Redesigning CYP109E1 for Improving Catalytic Performance in 25-Hydroxyvitamin D3 Synthesis Through Synergistic Enhancement of Electron Transfer and NADPH Regeneration

P450 enzymes are promising biocatalysts and play an important role in the field of drug synthesis due to their high catalytic activity and stereoselectivity. CYP109E1 from Bacillus megaterium was used to convert VD₃ for the production of 25(OH)VD₃. However, the industrial production was still limited due to the low catalytic performance of CYP109E1. To overcome this, we constructed an engineered strain containing a modified CYP109E1 coupled with an efficient electron transfer chain and NADPH regeneration system. First, Adx_4-108T69E-Fpr was identified as the most compatible redox partner for the enzyme based on in-silico analysis. Then, targeted mutations were introduced at the substrate channel of CYP109E1, resulting in higher production efficiency.

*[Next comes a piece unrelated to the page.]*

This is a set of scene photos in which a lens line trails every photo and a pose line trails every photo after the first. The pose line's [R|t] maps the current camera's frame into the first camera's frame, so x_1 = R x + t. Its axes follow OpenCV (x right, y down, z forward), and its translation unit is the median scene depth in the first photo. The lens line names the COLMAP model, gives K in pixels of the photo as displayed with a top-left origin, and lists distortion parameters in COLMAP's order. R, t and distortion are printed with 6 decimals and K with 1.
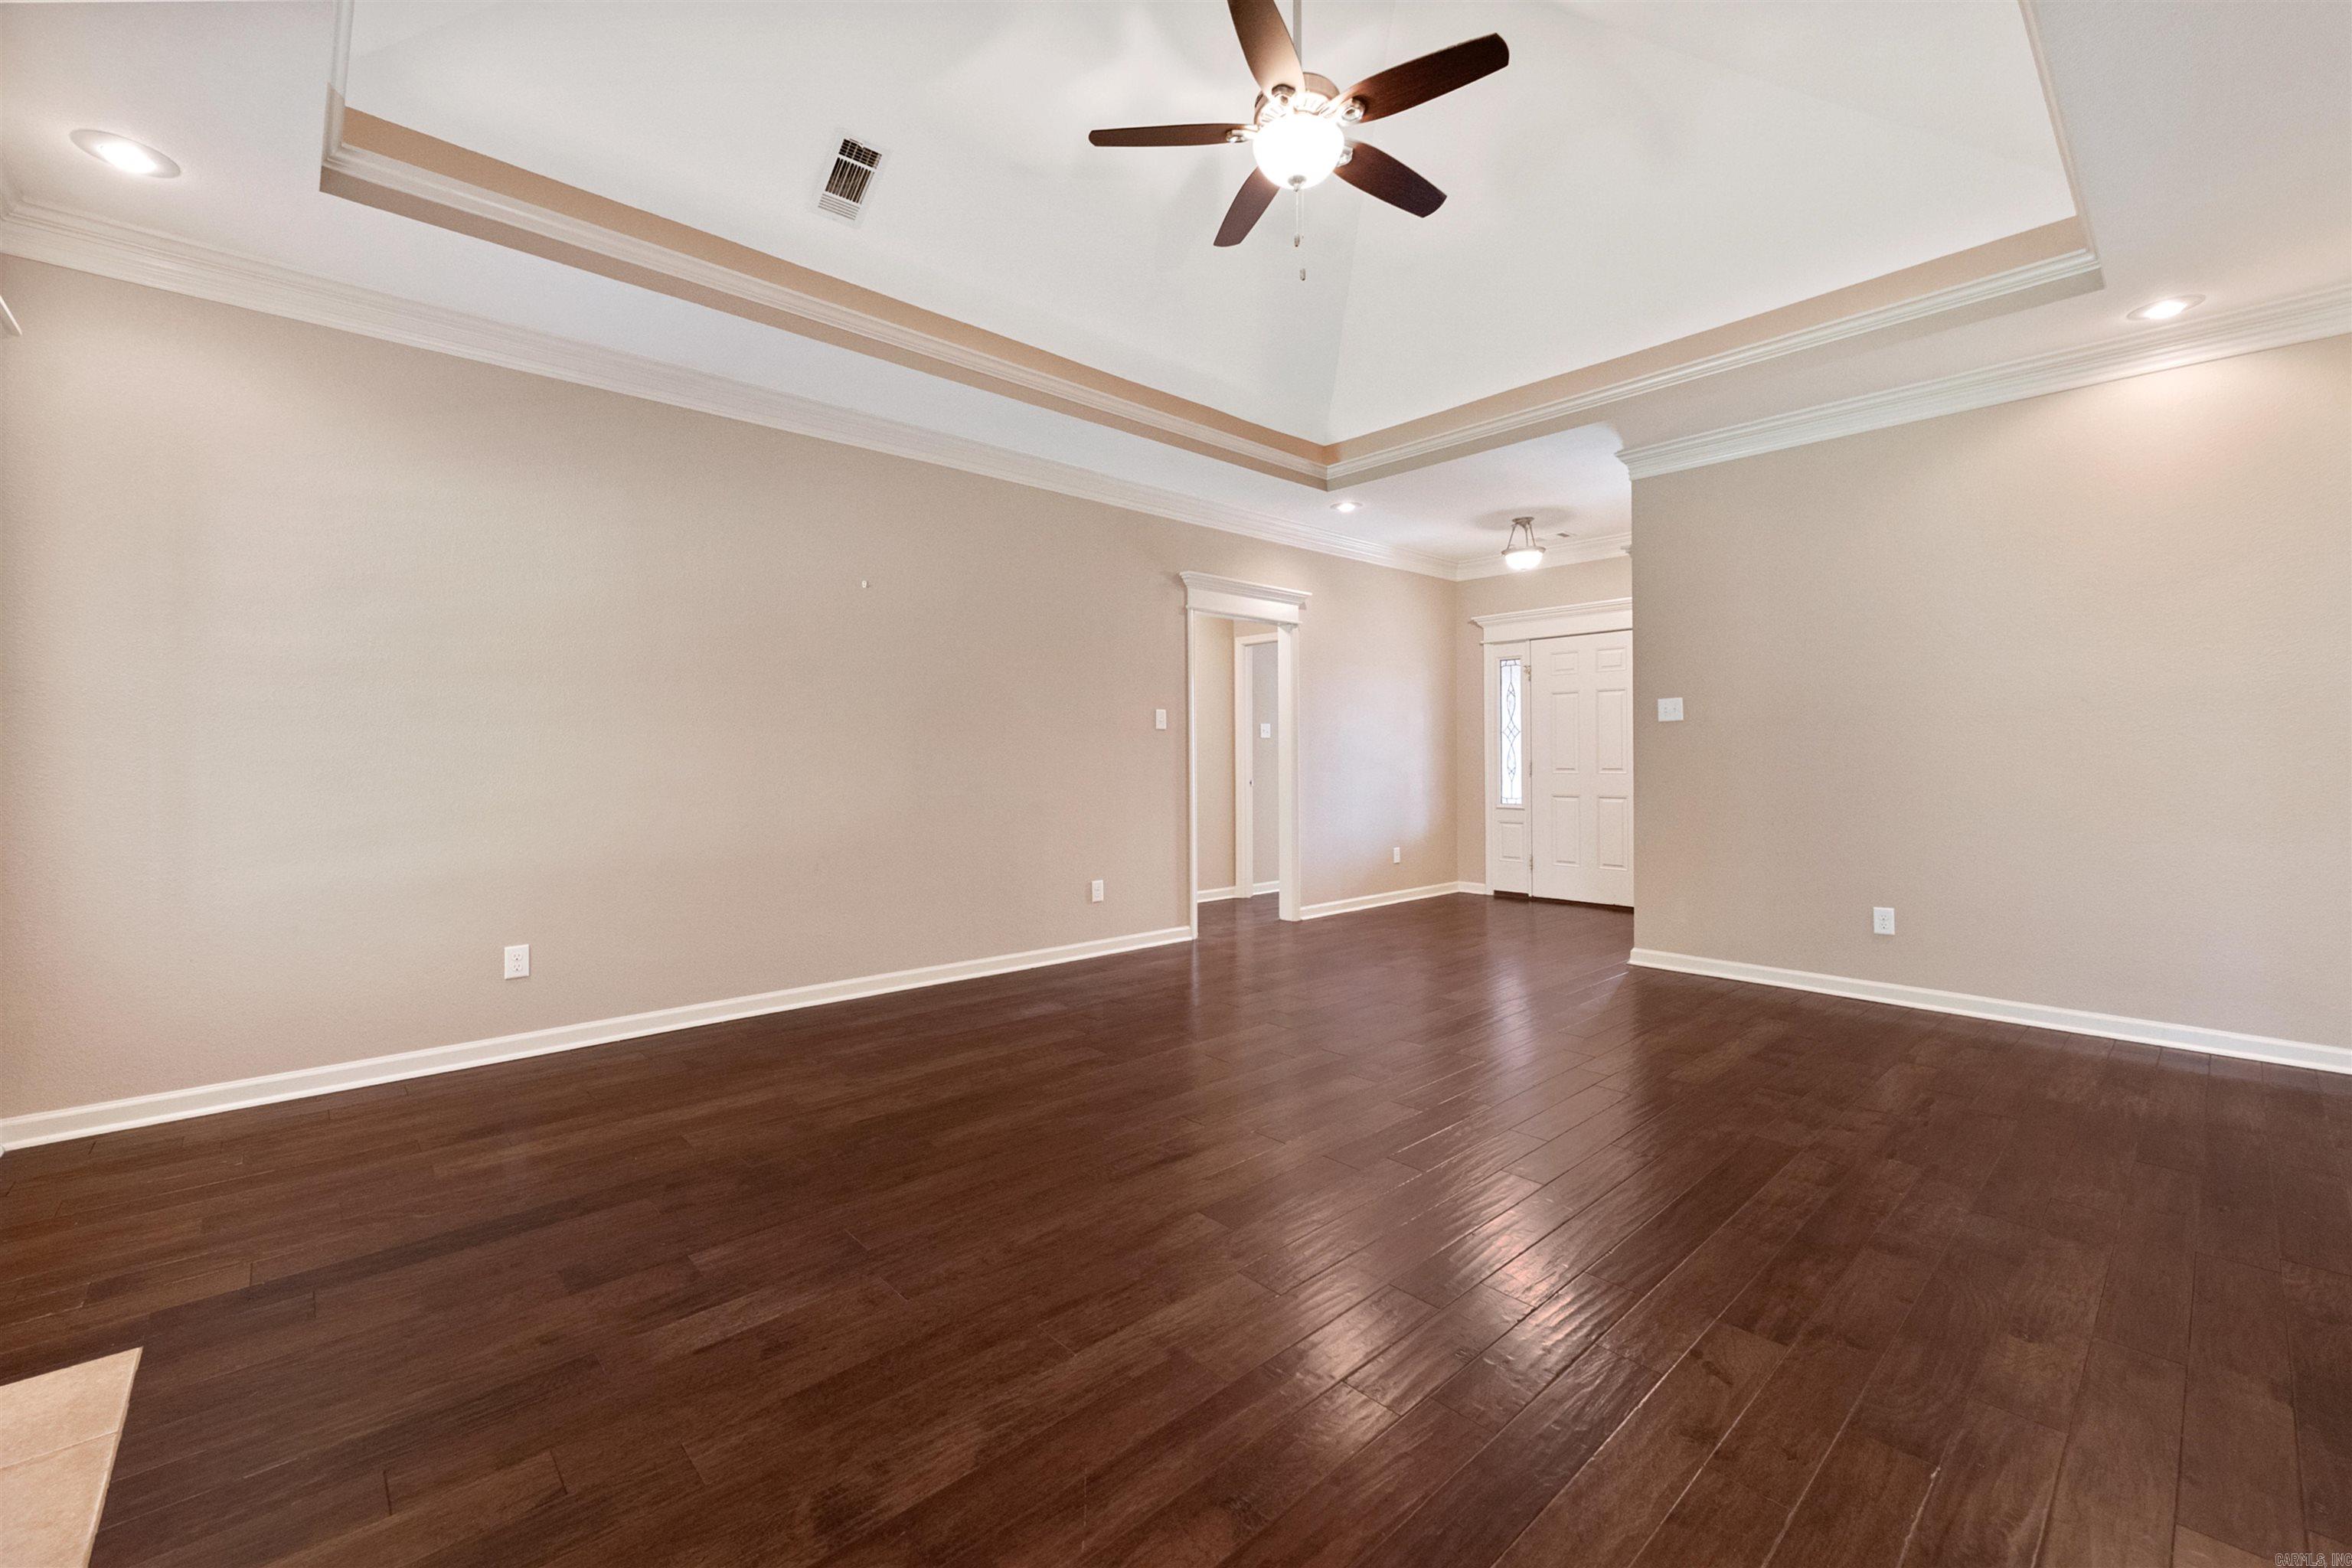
lens RADIAL K [[970.7, 0, 1187.4], [0, 970.7, 743.8], [0, 0, 1]] dist [0.000885, -0.001512]
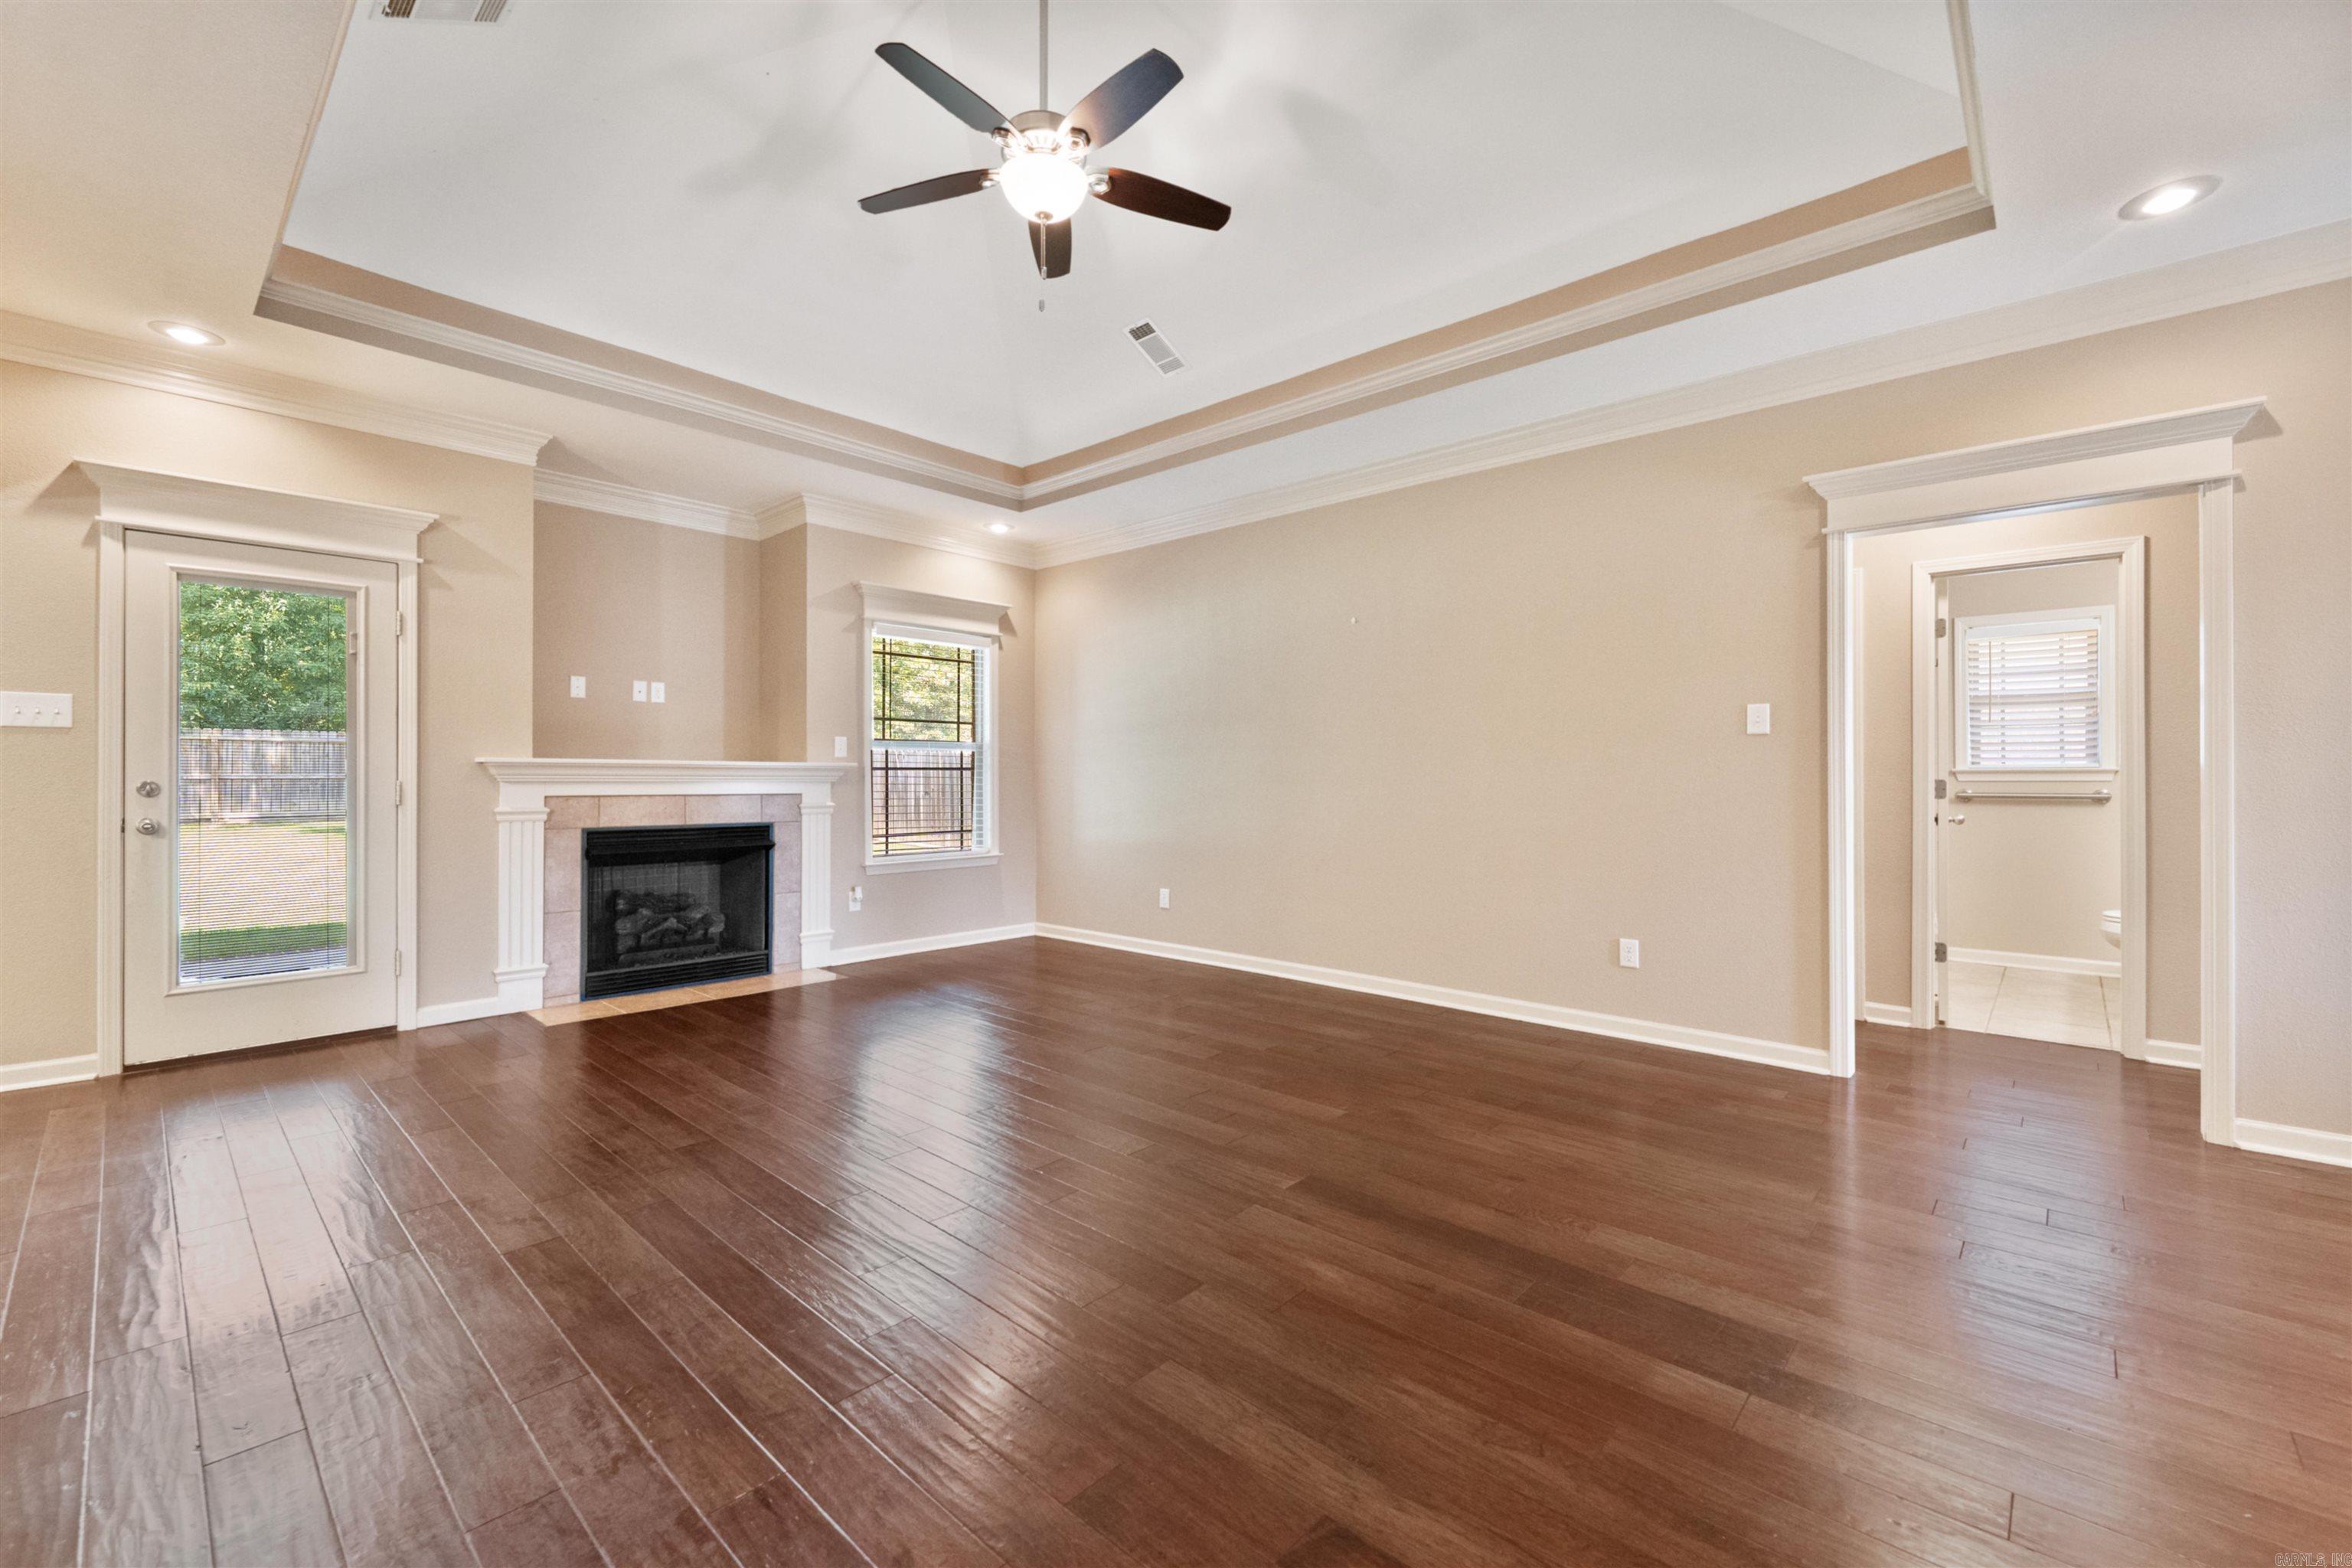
lens RADIAL K [[970.7, 0, 1163.8], [0, 970.7, 771.9], [0, 0, 1]] dist [0.000885, -0.001512]
pose [[0.064566, -0.004856, -0.997902, 0.538435], [0.012771, 0.999910, -0.004040, 0.007202], [0.997832, -0.012484, 0.064622, 0.499407]]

Next, the production of 25(OH)VD₃ was increased by 13.1% after introducing a double Adx_4-108T69E expression cassette. Finally, an NADPH regeneration system was introduced by overexpressing zwf, which increased the yield of 25(OH)VD₃ 48.7%. These results demonstrate that recombinant Escherichia coli BL21 (DE3) coexpressing CYP109E1_R70A-ZWF and 2Adx_4-108T69Es-Fpr is an efficient whole-cell biocatalyst for the synthesis of 25(OH)VD₃, illustrating an attractive strategy for improving the catalytic efficiency of P450 enzymes.